I have this MySQL table, with a size of about 120GB:
CREATE TABLE `impressions` (
`session_uuid` varchar(36) DEFAULT NULL,
`survey_uuid` varchar(255) NOT NULL,
`data` text,
`created_at` timestamp NULL DEFAULT CURRENT_TIMESTAMP,
`user_uuid` varchar(255) NOT NULL DEFAULT '',
`is_test` tinyint(1) NOT NULL DEFAULT '0',
KEY `impressions_survey_uuid_session_uuid_user_uuid_index` (`survey_uuid`,`session_uuid`,`user_uuid`),
KEY `impressions_created_at_index` (`created_at`) USING BTREE
) ENGINE=InnoDB DEFAULT CHARSET=utf8mb4 COLLATE=utf8mb4_0900_ai_ci;
I see that this data migration is taking more than 6 hours (on a decent RDS instance where I was able to run more complex migrations) because is doing lots of I/O operations. Why does it have to do so many operations? The only thing I'm changing here is the NULL optionality and the default value.

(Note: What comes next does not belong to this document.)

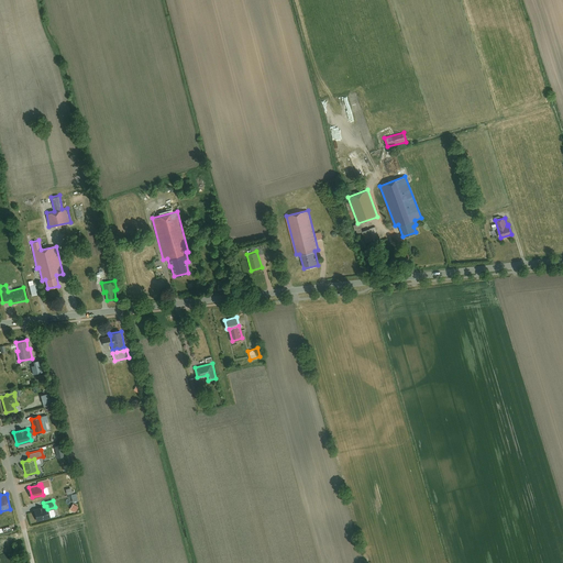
[(44,506),(34,509),(37,520),(50,517),(47,509),(46,506),(44,506)]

ALTER TABLE `impressions` CHANGE COLUMN `user_uuid` `user_uuid` VARCHAR(255) null;
CodePudding user response:
Changing the nullability of a column changes the structure of the row in InnoDB. A row stored in InnoDB has a bitmap for each nullable column, to indicate whether that column is in fact NULL on the given row. If you change the nullability of a column, you have changed the length of the bitmap. Therefore every row must be rewritten to a new set of pages.
Changing only the DEFAULT is a metadata-only change.
I've made the mistake of running an ALTER TABLE that should've been a metadata-only change, but I forgot to match the nullability of the original column, and so my ALTER TABLE became a table restructure and took a long time.
If you have to do such changes in MySQL, I suggest you look at one of the open-source online schema change tools: pt-online-schema-change or gh-ost. I've used the former tool to manage many long-running schema changes in production. It usually makes the operation take a little bit longer, but that's not a problem because the table can still be used for both reading and writing while the schema change is in progress.